From 2018 there will be a prohibition on leasing energy inefficient commercial premises.
New regulations* recently approved by Parliament under the Energy Act 2011 will make it unlawful from 1 April 2018 to let commercial properties with the lowest Energy Performance Certificate (EPC) ratings of F or G unless certain limited exemptions apply (similar regulations will also apply to residential properties, but I don’t deal with them here).
It’s estimated that nearly 20% of all commercially let buildings in the UK have an energy efficiency rating lower than E, so this will have a significant impact.
Furthermore, many buildings currently rated E have the potential to be downgraded and also caught by the regulations.
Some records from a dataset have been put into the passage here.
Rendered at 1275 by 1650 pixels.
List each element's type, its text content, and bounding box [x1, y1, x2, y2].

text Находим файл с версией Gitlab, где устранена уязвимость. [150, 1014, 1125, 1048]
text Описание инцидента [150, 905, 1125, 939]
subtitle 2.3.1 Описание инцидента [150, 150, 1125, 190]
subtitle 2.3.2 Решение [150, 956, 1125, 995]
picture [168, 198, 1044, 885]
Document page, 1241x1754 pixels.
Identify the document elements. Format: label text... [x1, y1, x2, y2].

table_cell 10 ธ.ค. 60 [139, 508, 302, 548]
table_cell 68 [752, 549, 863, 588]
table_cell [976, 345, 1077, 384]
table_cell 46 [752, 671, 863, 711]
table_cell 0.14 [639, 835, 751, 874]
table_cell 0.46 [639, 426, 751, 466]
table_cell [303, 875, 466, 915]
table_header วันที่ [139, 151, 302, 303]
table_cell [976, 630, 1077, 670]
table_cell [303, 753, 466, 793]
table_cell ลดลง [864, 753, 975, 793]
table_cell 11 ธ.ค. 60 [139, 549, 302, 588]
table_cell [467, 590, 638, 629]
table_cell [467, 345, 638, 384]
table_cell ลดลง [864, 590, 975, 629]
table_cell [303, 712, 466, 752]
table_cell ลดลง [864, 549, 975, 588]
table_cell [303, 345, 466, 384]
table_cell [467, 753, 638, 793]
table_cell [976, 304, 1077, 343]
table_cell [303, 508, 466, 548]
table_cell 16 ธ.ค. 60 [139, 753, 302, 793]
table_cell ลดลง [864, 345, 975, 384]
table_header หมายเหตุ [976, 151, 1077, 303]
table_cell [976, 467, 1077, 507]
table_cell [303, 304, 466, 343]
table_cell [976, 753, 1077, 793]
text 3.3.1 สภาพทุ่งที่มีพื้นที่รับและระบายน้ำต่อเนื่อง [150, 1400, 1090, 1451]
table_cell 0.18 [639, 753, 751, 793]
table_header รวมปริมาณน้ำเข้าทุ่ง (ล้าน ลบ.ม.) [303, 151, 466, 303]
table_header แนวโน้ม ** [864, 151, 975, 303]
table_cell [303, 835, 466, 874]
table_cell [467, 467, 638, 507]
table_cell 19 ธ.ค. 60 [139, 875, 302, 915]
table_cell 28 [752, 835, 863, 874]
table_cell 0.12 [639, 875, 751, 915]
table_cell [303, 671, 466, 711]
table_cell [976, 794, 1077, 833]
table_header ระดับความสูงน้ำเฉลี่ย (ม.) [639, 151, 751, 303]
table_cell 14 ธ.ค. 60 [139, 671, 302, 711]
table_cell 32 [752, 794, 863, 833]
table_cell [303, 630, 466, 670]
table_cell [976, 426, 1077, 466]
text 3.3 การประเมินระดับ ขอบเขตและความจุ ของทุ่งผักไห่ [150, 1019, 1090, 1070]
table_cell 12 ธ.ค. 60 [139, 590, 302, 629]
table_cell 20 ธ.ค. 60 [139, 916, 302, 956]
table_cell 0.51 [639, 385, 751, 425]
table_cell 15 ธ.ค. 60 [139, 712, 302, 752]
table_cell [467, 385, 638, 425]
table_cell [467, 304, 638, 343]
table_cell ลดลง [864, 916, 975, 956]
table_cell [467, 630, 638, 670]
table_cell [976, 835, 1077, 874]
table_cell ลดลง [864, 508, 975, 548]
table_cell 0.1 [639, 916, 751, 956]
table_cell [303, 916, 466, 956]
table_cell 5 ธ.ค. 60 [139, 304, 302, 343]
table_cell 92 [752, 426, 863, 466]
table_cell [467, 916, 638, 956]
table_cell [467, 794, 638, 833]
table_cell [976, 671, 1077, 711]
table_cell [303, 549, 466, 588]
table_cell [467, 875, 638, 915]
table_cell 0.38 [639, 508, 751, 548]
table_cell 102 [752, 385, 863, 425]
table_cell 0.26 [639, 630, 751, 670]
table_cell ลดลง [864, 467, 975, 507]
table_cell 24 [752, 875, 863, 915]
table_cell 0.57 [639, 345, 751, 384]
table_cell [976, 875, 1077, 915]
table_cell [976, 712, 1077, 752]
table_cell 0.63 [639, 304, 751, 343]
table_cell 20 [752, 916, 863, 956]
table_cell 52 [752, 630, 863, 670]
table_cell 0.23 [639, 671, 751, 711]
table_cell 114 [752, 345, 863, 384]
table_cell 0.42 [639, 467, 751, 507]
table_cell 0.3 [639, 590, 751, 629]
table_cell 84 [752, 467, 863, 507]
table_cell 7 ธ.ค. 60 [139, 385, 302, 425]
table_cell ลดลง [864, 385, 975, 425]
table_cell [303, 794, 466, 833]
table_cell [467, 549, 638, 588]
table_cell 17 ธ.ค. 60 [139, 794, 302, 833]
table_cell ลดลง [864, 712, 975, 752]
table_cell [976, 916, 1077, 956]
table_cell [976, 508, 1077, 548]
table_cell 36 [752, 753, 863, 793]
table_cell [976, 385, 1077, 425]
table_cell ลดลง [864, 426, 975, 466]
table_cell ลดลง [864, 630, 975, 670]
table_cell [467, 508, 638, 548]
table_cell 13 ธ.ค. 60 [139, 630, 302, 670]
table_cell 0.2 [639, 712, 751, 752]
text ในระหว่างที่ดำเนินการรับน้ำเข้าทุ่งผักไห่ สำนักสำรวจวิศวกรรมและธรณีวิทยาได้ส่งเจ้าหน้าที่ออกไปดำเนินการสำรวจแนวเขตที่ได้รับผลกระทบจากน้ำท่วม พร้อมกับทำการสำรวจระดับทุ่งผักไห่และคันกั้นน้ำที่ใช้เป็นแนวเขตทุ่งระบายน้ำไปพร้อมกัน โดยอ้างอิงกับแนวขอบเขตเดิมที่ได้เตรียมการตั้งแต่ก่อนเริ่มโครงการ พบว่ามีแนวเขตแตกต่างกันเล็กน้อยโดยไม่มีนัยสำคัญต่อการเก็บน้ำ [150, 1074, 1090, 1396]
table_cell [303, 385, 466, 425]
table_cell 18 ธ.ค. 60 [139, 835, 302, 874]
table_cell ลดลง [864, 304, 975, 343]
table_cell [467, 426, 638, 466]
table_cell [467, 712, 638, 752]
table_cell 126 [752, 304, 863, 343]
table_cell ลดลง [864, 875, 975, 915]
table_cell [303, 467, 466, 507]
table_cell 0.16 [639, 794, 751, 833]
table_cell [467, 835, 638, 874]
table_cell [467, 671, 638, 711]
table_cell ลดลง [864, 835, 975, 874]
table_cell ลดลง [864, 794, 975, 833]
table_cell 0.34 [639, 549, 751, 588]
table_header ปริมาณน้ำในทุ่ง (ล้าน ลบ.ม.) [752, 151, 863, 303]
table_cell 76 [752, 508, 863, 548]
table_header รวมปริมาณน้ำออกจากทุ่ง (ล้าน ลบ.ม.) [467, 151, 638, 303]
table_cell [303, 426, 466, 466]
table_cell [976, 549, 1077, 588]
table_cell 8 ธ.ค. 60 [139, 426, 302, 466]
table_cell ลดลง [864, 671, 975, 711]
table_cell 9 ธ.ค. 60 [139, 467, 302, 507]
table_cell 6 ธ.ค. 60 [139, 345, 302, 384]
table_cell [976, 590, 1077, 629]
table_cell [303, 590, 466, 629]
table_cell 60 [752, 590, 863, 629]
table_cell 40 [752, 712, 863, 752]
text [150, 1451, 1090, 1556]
There’s still time to act however, as the full impact of the new regulations is being phased in.
From 1 April 2018
Firstly the regulations will apply to the grant of new leases, lease extensions and renewals.
From 1 April 2023
Five years later the regulations will extend to all existing and new leases. So if you don’t improve the energy efficiency of a non-compliant property, it will be a breach of the regulations to allow existing leases to continue where the rating is F or G.
What are the exemptions?
· Leases with a term of less than 6 months (provided the new tenancy doesn’t mean the tenant will have occupied the premises for 12 months or more in total), with no renewal provisions.
· Leases with a term of 99 years or more.
· Properties that don’t require an EPC.
· Where a tenant has refused consent to works being carried out, or where third party consent is required and has been refused (for example planning permission, listed building consent, mortgagee’s or superior landlord’s consent). You must be able to show you’ve used reasonable efforts to obtain the consent however.
· If the steps required to improve energy efficiency would reduce the value of the property by 5% or more (which must be stated in a written report by an independent surveyor).
· If any wall insulation required for improvement would damage the property.
· If the required works don’t meet the “golden rule” under the Green Deal – ie that borrowing is limited to the amount saved on fuel bills over a 7 year payback period where Green Deal finance isn’t available (it isn’t yet for commercial property).
What are the penalties for non-compliance?
The penalties for non-compliance are civil, not criminal, and will depend on the rateable value of the property, but fines could be as high as £150,000 – a significant cost for any portfolio.
Who should bear the cost of the upgrade?
Dealing with the cost of statutory compliance is a challenge for both landlords and tenants and will put a strain on the workings of the standard commercial lease.
Under leases of whole buildings, the burden of statutory compliance will in most cases fall on the tenant – a most unwelcome liability for capital expenditure given that the tenant doesn’t actually own the building.
Where buildings are let to multiple tenants, with the landlord retaining responsibility for the structure, the position will depend on the service charge provisions.
Most service charge provisions exclude the cost of improvements and so the cost of upgrading a property is likely to be the landlord’s responsibility. This may be open for argument though if the service charge provisions allow the recovery of the costs of statutory compliance.
The standard commercial lease doesn’t establish a framework within which these matters can be resolved easily or amicably. Instead, one party – either the landlord or the tenant, depending on the type of building - is basically the loser.
What effect will this have on the commercial property market?
The value and marketability of low-rated buildings is likely to diminish, unless they can be upgraded relatively inexpensively.
Lenders are likely to be concerned about the energy rating of a building and may impose extra obligations on borrowers to bring properties up to standard or be able to prove an exemption.
A significant proportion of income from investment portfolios comes from tenants with published environmental policies. The environmental performance of buildings will ultimately influence occupiers’ perceptions of quality – so buildings with poor ratings will be less attractive.
Poorly-rated buildings will command lower rents and are likely to have longer voids, shorter leases and more tenants will leave at the end of their lease terms.
Arguably the most risk is attached to the offices sector. Here there are fewer supply constraints and, in most locations, environmentally-influenced tenants will have a choice of newer buildings, built to higher standards.
What steps to take?
Well advised tenants should think carefully about the potential for hidden improvement costs when considering taking new leases of poorly rated buildings.
Landlords with poorly rated buildings in their portfolio, in order to minimise and spread the cost, should try and put in place energy efficiency improvements from now on during works of repair, replacement, refurbishment or refits, and take advantage of any void periods for doing the work.
It makes commercial sense for investors to review portfolios and start planning for this now – if they haven’t done so already.
Don’t wait for buildings to become obsolete.